Kane scrubbed a hand over his face. “I’m sorry. Bring it in.”
I hugged him.
Ari tsked me. “You always were a soft touch.”
Kane stepped away from me. “Why don’t you take your judgy face and go somewhere else? I don’t know what you want from me, but I have a funeral to get ready for.” He headed into the bedroom.
“You know exactly what I want from you,” Ari said. “A relationship.”
I snapped my mouth shut.
Kane froze in the doorway. Then laughed. “No. You definitely didn’t want that.”
Ari grabbed his shoulder, forcing him to turn around. “Don’t tell me what I want. After our mission in Osoyoos? Didn’t you want more of that closeness?”
Kane knocked his hand off. “Don’t confuse pity with intimacy.”
“Last chance,” my brother said. “Keep playing the same script or stop letting your dad’s opinion win. The ball’s in your court.

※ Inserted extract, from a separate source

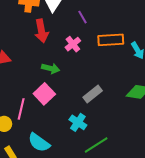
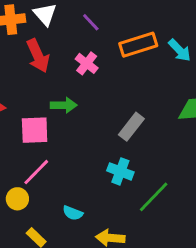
pink square: (44, 94) -> (35, 130), moved, turned -35
pink line: (21, 109) -> (36, 172), turned 45
cyan semicircle: (39, 143) -> (73, 213), size x0.6

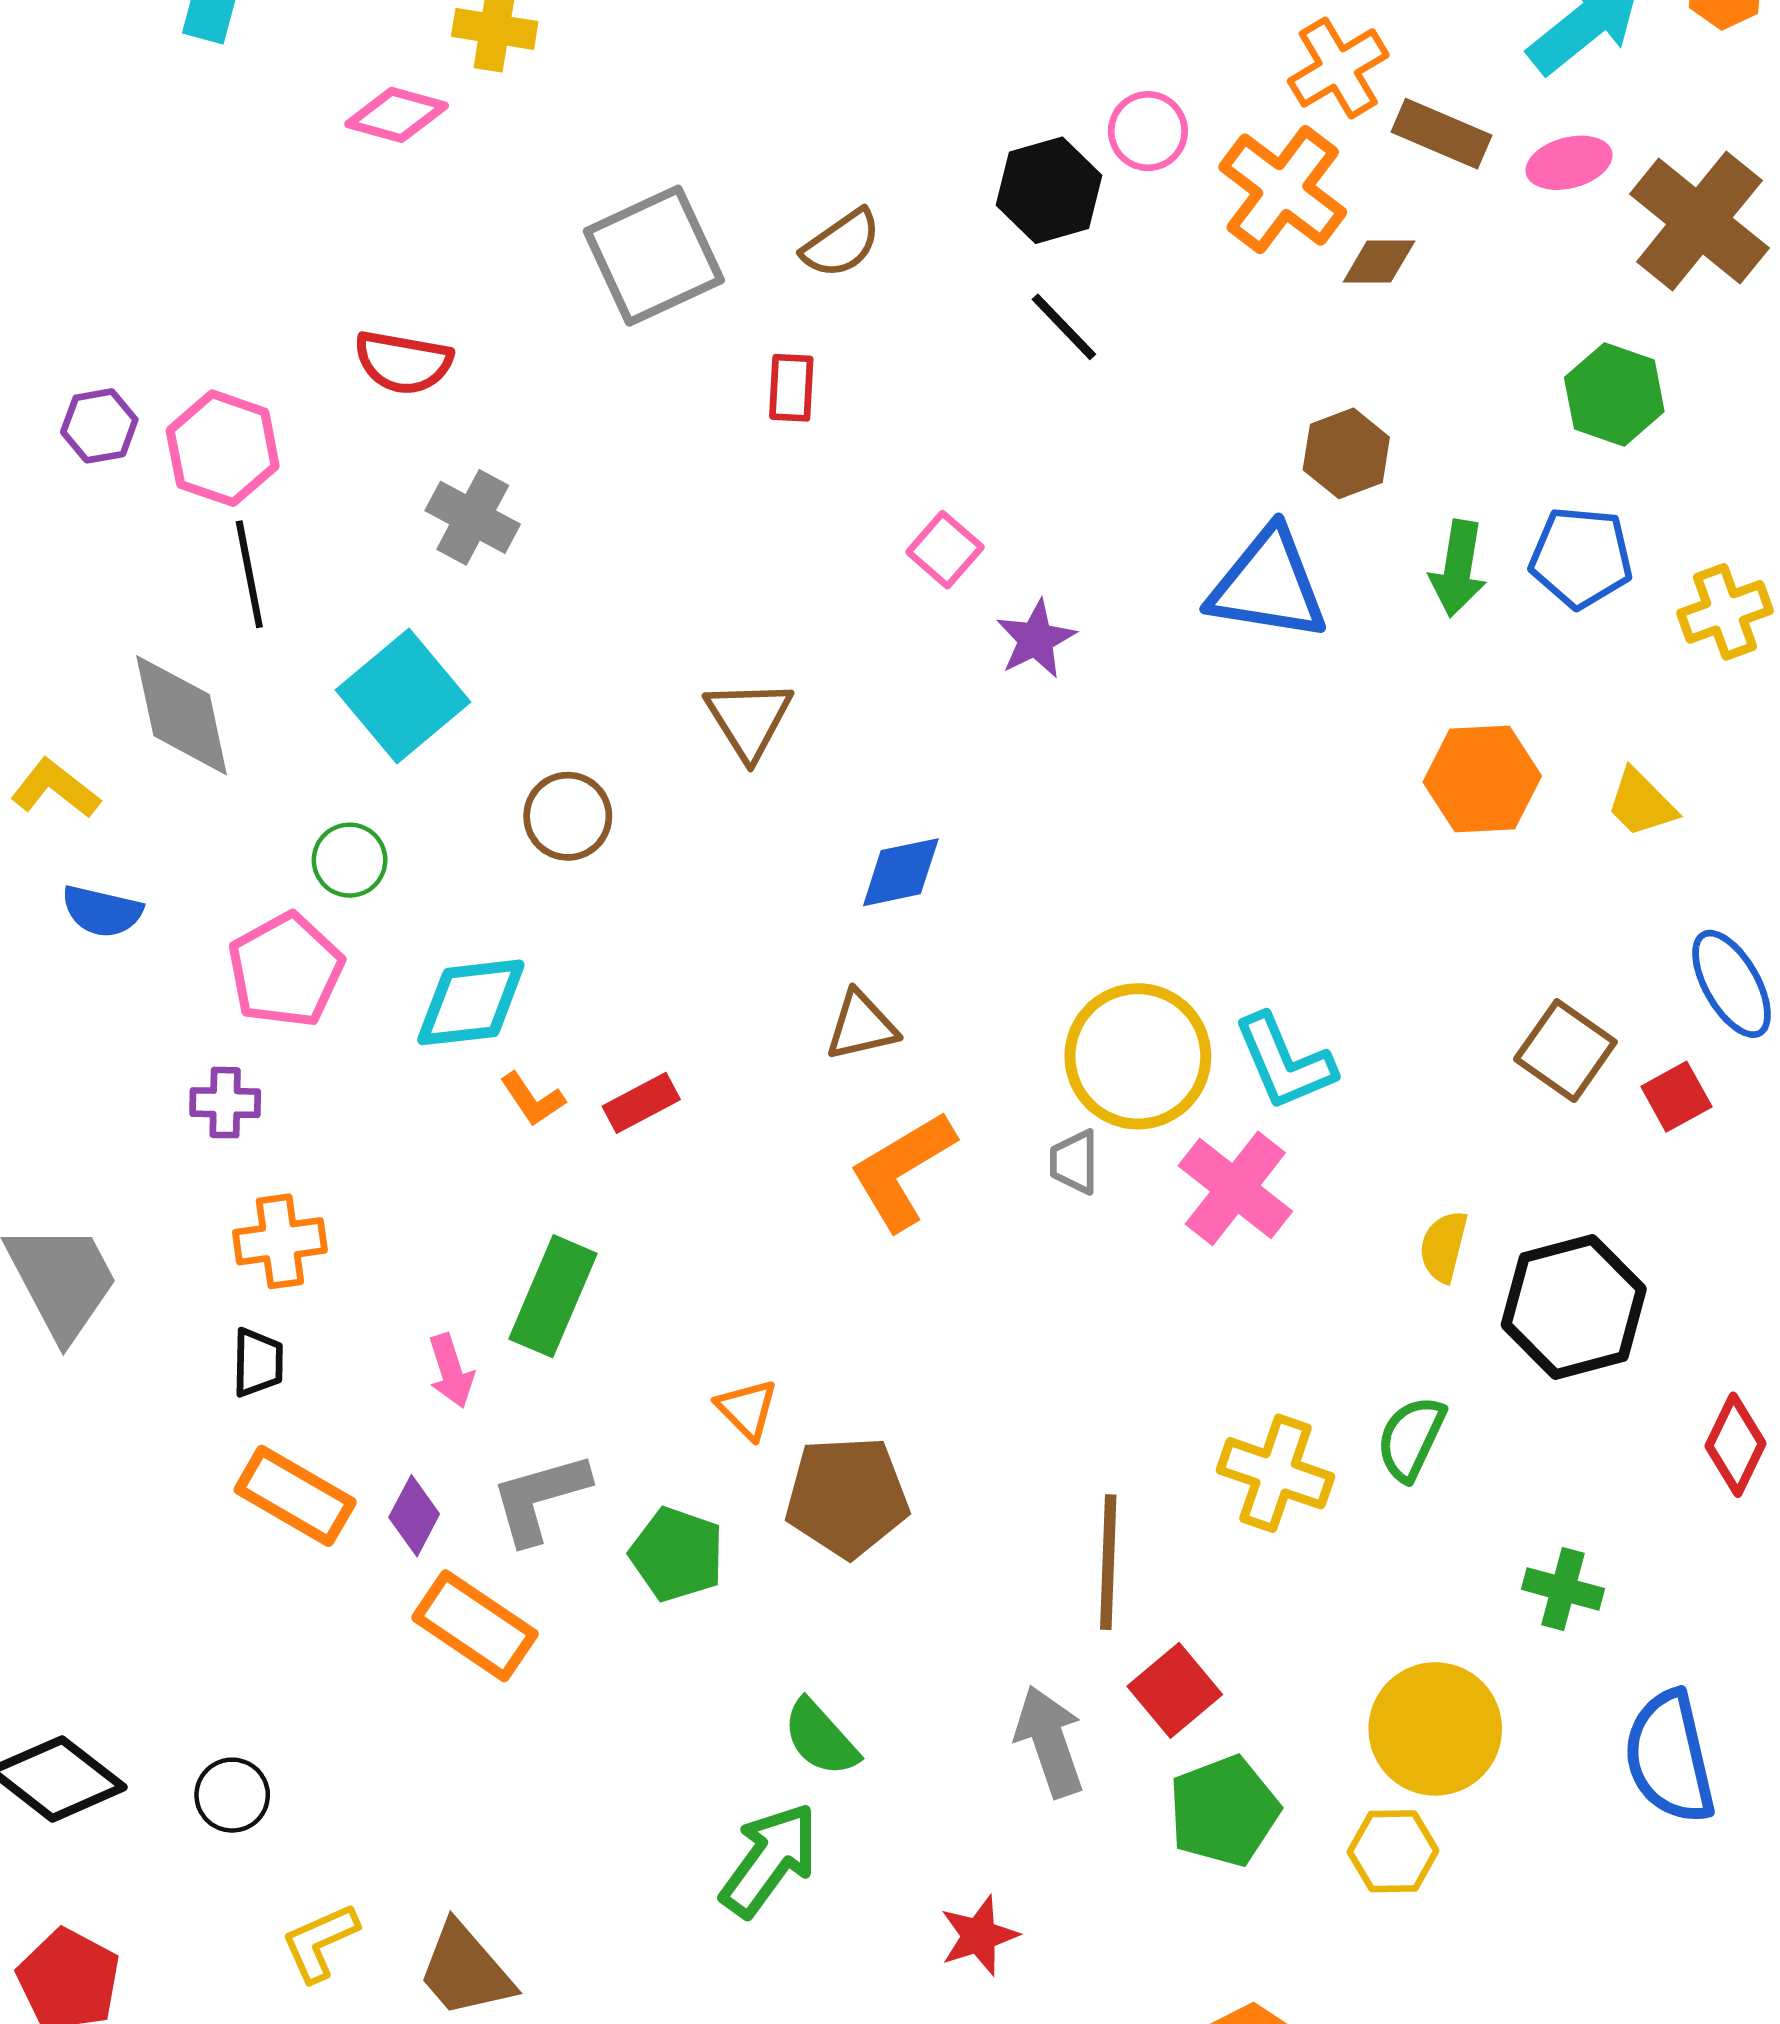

But this is it, then I’m done.”
Ari spun around and walked out.
Kane inhaled sharply like he’d been punched in the gut, before he stomped into the bedroom and slammed the door.
I tapped my index finger against my lip looking between the opposite directions they’d taken, then I strolled into Kane’s bedroom without knocking.
He grabbed his unbuckled pants before they slid off his waist. “You didn’t bring ice cream or booze so, sorry, not discussing your brother.”
“This isn’t about Ari. We’re at go big or go home, Kane, and I need to know if you can go big with me without imploding because of your dad.”
“Hey, I was the one who solved what Ethan was up to.”
“Mazel tov.” I pointed at the hickey on his neck. “And you managed to do it with a massive fuck-you to your team members. Way to go.”
Kane rolled his eyes. “Spare me the dramatics.”
“Takes one to know one. I mastered the art of keeping people at arm’s length and you know what?”
“You found true love and realized the error of your ways?”
“No. I got tired. Living down to people’s expectations is exhausting.” I planted my hands on my hips. “I always thought your poison magic was because you were toxic in relationships, but that’s not it at all.”